Making the decision to leave


Its a good idea to examine your values, since your involvement with an abusive partner is likely to include a dream of, or a plan to create, a family unit.

Many people believe that marriage, and even more certainly the family, provide and nourish the development of valued traits and situations: warmth, security (both emotional and financial), peace of mind, stability, companionship, loving and satisfying sex, someone to grow old with, children to carry on the family name and traditions, interdependence, affection, loyalty, and the sharing of responsibilities, worries, work, rewards, and pride in children and accomplishments.

Other people claim that not only do marriage and the family fail to promote these values, but they inhibit the development of flexibility, independence and individuality. They assert that spouse battering, child abuse and incest are indications that families are too often centers of stress that result in serious physical and emotional damage to family members.

Whether you view your own situation as relatively satisfying or not depends upon your relationship with your partner and you and your interpretation of that relationship - what values it provides you with, and how important they are. Being married to a gambler will not be so bad if financial security is not of great value to you. You won't be troubled by a "swinging" husband if fidelity isn't important to you. One person's emotional security may be another's boredom.

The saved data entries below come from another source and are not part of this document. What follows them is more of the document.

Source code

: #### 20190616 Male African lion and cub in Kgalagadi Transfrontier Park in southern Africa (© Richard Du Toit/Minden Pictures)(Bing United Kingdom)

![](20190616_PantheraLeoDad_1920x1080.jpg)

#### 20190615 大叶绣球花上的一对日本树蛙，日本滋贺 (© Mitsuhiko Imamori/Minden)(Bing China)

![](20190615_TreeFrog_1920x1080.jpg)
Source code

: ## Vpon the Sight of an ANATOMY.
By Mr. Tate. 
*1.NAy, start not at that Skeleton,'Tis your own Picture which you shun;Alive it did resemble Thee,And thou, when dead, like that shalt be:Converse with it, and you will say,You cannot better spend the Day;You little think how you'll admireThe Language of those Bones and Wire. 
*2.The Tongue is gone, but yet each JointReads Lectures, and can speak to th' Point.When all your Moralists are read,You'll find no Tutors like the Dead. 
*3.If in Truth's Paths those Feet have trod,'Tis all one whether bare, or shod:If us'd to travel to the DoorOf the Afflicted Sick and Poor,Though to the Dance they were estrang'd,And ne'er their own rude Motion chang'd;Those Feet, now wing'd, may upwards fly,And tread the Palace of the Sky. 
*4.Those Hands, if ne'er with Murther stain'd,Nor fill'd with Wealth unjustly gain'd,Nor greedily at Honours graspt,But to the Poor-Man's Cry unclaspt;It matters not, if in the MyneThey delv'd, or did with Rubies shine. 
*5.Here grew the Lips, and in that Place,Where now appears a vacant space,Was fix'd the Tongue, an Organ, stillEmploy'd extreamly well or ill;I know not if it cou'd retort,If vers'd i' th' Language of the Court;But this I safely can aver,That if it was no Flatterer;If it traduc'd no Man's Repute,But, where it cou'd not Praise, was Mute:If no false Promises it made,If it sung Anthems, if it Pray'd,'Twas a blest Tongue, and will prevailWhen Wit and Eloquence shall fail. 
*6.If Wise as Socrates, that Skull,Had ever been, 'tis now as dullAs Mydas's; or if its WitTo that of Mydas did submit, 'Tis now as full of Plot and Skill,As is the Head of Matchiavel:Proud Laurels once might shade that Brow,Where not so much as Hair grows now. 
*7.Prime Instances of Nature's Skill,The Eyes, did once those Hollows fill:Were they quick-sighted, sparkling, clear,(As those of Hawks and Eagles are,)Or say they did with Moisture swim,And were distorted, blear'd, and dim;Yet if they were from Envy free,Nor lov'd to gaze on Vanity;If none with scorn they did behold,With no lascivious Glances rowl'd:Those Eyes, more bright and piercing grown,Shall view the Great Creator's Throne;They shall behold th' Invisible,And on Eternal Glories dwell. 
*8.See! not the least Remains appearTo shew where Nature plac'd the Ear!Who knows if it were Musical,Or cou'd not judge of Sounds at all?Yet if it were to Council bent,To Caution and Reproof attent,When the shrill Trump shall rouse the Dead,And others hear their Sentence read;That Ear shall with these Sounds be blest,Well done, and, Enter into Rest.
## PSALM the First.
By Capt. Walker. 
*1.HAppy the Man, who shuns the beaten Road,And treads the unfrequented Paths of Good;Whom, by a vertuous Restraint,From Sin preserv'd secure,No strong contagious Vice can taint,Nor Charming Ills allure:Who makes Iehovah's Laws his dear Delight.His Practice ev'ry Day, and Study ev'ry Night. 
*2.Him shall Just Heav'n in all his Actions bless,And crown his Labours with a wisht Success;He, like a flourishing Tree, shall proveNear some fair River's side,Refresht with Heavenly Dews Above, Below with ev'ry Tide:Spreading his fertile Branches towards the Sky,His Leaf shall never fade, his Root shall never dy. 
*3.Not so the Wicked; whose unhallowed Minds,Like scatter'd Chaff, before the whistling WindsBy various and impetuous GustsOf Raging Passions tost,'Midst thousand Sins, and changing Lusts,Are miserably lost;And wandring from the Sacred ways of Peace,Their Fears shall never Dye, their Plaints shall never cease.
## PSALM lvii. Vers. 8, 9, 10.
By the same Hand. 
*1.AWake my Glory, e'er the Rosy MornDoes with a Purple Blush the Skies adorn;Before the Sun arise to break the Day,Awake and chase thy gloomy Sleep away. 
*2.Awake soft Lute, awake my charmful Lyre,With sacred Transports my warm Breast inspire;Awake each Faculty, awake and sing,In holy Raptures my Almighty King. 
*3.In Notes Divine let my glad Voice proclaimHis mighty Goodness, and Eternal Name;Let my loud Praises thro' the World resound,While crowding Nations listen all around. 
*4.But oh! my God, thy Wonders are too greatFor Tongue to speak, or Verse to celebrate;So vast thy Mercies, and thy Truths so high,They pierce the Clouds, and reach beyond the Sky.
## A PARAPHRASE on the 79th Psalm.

It's easy to lose sight of what's important when it seems impossible to ever have it. This exercise will help you focus on the things that were once important to you and that still might be if you let them be. Fill in the blanks as honestly as you can.


1. If I had twenty-four hours to live, I would try to be with______and to do______I would not want to be with______and I would try not to______.

2. If I were to die, I would like people to say these things about me:____________.

3. I hope my children and/or grandchildren won't ever have to______.

4. If I had plenty of money, I would______.

5. When the children grow up, I will______.

6. If I were younger, I would______.

7. If it didn't take so long, I would______.

8. Some of the things I wish I had done are______.

9. If I felt better or had more courage, I would______.

Perhaps you filled in the blanks with things that are only the most vaguely felt dreams or wishes, things you'd like to have or do, but don't really expect and certainly haven't a plan to make happen. Many of us drift along, making the best of a hard life and losing sight of goals and values that were once important to us. If that's what you've done, this is a good time to get them back in your sight again.